• _ASSIGNMENT_
Please take the lines from the one holding "UI: Implement drag-and-drop" through the one holding "Create admin page/section" in the data below and copy them exactly.

Collected data entries

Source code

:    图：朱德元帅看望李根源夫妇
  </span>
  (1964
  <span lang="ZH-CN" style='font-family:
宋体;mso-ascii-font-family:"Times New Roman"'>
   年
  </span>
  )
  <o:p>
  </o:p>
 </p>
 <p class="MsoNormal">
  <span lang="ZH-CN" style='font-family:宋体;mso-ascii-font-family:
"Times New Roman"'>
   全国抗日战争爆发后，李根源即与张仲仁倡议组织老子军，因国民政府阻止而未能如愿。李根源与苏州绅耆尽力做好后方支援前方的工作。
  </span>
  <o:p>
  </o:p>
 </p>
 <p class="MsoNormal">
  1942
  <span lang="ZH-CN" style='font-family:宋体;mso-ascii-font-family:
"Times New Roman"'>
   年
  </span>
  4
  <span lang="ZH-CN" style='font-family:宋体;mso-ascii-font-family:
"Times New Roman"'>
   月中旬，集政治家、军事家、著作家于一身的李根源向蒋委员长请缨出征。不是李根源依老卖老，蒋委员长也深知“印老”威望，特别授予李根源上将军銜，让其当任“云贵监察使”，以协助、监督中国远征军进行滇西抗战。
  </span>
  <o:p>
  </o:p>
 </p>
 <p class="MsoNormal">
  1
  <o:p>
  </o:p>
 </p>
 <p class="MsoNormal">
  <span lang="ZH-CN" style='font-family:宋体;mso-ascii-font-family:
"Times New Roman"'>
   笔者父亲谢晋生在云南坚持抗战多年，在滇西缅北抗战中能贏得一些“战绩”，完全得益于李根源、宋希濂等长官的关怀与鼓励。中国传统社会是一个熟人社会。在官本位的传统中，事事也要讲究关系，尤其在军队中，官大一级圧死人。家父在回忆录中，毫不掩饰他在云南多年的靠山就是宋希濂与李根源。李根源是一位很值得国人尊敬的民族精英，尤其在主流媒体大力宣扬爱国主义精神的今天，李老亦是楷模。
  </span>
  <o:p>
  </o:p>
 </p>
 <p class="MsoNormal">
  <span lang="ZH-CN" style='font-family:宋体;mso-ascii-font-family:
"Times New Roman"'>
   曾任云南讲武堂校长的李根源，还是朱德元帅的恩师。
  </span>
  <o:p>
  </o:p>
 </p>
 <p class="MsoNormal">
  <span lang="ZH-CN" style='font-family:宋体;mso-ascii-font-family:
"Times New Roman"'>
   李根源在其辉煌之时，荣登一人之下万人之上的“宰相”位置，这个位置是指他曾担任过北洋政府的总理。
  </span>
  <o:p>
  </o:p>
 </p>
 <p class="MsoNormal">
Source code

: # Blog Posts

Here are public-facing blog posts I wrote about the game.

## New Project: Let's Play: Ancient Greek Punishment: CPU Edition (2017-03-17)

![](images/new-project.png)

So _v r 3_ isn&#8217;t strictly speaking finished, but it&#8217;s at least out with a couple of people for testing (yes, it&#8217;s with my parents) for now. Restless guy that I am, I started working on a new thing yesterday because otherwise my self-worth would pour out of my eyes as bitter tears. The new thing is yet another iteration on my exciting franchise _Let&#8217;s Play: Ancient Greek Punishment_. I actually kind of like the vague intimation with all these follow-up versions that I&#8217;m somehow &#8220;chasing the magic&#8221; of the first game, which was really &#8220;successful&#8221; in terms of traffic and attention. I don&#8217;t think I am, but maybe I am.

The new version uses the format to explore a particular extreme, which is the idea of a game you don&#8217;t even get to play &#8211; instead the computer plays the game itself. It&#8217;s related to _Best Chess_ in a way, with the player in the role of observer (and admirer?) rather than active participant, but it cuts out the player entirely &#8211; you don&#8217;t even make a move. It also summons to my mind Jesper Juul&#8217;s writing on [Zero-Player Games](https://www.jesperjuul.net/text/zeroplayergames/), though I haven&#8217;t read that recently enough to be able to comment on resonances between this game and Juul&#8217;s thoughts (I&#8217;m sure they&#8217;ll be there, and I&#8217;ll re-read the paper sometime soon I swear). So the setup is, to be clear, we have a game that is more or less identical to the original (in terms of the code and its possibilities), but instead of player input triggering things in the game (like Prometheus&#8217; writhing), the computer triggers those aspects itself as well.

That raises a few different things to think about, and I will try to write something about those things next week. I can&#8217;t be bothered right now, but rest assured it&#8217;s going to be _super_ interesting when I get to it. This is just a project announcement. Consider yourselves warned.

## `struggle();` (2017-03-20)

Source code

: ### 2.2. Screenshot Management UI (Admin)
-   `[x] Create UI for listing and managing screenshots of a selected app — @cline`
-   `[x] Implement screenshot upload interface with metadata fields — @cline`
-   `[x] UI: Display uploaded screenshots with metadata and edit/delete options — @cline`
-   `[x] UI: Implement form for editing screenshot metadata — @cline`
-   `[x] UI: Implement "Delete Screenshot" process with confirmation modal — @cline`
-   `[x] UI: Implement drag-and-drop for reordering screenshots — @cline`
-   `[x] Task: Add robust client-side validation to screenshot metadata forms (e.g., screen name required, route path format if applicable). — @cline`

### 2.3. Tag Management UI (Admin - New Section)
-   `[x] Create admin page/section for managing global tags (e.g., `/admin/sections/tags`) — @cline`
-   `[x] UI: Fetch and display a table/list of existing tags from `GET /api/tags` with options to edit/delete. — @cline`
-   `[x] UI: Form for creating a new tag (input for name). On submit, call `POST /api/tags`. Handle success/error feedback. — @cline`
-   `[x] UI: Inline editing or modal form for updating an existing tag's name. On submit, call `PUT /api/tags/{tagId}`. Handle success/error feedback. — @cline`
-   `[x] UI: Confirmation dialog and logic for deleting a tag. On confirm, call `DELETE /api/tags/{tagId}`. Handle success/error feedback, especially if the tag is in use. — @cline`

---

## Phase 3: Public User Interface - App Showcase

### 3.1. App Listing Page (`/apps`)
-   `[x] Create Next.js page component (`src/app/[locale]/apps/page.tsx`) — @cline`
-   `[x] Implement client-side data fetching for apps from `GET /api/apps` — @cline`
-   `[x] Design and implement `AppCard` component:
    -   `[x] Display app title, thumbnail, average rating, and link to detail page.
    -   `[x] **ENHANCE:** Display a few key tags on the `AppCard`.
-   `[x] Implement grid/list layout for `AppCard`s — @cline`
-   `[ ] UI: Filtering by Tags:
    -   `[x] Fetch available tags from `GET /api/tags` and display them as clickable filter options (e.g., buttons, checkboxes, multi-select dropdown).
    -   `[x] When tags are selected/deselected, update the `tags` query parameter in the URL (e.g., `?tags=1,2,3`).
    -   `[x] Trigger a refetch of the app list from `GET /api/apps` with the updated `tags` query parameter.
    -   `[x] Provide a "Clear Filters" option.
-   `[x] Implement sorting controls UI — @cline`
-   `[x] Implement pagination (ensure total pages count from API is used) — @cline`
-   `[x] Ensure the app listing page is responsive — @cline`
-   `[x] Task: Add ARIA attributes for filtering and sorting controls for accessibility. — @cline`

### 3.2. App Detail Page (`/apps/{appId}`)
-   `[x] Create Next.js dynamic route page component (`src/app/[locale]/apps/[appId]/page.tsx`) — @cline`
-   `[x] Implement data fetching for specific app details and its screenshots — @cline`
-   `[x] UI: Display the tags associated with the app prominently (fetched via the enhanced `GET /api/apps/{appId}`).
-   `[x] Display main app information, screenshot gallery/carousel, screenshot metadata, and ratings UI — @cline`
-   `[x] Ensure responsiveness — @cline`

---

• _SOLUTION FOR THIS EXERCISE_
-   `[x] UI: Implement drag-and-drop for reordering screenshots — @cline`
-   `[x] Task: Add robust client-side validation to screenshot metadata forms (e.g., screen name required, route path format if applicable). — @cline`

### 2.3. Tag Management UI (Admin - New Section)
-   `[x] Create admin page/section for managing global tags (e.g., `/admin/sections/tags`) — @cline`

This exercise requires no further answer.